◆ DOCUMENT SEGMENT:
- - - - - - -

To further investigate the molecular effects of the pH-dependent interactions between ECD and RNAs, analytical SEC and SV-AUC analyses were performed. Interestingly, acidic stimulation alone does not trigger higher-order oligomerization of SIDT1^ECD-Dimer and SIDT1^ECD, as evidenced by consistent elution volumes and sedimentation coefficients at different pH values (Supplementary information, Fig. S10a–d). However, when SIDT1^ECD-Dimer was incubated with dsmiR168a at pH 5.5, a stable complex with an increased molecular weight was formed (Fig. 1g). An even more remarkable elution volume shift was observed when SIDT1^ECD was mixed with dsmiR168a (Fig. 1g), suggesting the potential formation of tetramers. SV-AUC analysis confirmed the presence of larger assemblies in these complexes (Fig. 1g). SIDT1^ECD bound to dsmiR168a resulted in a substantially increased sedimentation coefficient compared to the monomeric SIDT1^ECD (Fig. 1h). The cross-linked SIDT1^ECD–dsmiR168a complex revealed the formation of oligomers in the presence of RNA (Supplementary information, Fig. S10e). Similar results were also obtained for SIDT2^ECD (Supplementary information, Fig. S10f). SEC experiments confirmed that cross-linking of distinct higher-order oligomers of SIDT1^ECD-Dimer and SIDT1^ECD had occurred in the presence of RNA (Supplementary information, Fig. S10g, h). These findings highlight the role of RNA in facilitating ECD oligomerization under acidic conditions, providing valuable insights into the mechanisms of RNA uptake by both SIDT1 and SIDT2.

- - - - - - -

◆ WHAT YOU ARE ASKED TO DO:
Answer these questions from the passage on SIDT1 and RNA:
1. Which two analyses were performed to study the pH-dependent interactions between ECD and RNAs?
2. At what pH was SIDT1^ECD-Dimer incubated with dsmiR168a when a stable complex formed?
3. For which other ECD were similar results obtained?

- - - - - - -

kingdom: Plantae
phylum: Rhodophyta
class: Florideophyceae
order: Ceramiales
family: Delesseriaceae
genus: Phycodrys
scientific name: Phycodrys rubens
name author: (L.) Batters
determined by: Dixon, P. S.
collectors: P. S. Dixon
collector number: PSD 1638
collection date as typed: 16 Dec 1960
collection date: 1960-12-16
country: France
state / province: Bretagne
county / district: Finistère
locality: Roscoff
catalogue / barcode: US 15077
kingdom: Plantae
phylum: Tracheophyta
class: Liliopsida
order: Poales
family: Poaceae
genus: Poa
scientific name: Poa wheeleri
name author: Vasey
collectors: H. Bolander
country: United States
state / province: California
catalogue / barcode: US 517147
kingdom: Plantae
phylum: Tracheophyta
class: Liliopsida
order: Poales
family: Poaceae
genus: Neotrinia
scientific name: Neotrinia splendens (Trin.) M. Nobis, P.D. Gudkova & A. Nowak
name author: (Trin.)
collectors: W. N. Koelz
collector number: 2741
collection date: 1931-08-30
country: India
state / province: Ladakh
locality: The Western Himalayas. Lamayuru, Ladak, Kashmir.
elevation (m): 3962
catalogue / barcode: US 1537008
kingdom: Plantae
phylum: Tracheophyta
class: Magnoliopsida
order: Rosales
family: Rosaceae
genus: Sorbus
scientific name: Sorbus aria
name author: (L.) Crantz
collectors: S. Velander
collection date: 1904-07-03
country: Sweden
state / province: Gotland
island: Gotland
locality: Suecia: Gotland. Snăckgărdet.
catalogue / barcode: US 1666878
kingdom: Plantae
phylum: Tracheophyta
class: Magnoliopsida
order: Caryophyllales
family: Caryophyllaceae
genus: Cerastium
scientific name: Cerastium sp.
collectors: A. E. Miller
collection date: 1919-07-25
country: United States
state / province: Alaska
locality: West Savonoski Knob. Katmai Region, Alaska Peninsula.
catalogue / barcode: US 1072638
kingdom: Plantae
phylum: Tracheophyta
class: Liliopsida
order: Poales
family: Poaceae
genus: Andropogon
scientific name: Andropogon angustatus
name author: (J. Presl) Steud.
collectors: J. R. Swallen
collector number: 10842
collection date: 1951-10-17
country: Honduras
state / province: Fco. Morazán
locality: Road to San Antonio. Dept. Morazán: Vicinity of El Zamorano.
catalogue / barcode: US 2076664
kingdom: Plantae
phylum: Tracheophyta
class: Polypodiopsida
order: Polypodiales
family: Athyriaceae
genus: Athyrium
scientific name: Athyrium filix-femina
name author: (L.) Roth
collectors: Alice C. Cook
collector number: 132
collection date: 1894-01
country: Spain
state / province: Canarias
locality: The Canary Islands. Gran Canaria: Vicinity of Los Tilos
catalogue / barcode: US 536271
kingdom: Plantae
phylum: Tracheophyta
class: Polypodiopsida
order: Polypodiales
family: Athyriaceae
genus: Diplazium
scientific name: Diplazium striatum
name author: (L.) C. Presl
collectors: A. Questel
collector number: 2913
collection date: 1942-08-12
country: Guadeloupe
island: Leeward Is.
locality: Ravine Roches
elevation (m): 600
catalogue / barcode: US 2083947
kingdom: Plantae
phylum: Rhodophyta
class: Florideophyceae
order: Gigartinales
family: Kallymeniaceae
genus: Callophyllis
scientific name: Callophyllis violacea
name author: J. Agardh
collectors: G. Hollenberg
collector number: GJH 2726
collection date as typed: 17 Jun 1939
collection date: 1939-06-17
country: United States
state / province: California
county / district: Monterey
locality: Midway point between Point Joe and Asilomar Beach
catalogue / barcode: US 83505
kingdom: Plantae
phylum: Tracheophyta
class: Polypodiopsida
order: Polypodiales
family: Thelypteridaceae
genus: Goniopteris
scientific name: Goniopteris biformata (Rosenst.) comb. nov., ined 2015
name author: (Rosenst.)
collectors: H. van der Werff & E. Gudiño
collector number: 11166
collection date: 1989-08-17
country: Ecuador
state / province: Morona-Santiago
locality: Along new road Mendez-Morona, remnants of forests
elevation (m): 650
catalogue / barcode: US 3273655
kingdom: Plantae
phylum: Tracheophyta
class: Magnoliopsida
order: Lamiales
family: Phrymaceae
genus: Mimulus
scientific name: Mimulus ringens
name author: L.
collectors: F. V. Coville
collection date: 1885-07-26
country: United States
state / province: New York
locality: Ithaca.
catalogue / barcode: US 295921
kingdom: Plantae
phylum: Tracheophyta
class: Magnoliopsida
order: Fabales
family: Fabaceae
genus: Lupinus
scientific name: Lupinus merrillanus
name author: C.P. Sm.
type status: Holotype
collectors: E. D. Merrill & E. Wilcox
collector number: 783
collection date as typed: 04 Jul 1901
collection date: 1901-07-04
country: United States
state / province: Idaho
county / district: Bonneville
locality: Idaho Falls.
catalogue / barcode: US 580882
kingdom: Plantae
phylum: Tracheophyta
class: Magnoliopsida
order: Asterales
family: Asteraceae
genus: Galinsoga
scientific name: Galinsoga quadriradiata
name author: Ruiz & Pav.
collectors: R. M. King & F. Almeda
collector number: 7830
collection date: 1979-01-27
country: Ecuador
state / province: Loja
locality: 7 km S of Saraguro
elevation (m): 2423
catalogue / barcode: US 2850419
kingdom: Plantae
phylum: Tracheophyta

- - - - - - -

◆ ANSWER TO THE PROBLEM:
1. Analytical SEC and SV-AUC analyses.
2. pH 5.5.
3. SIDT2^ECD.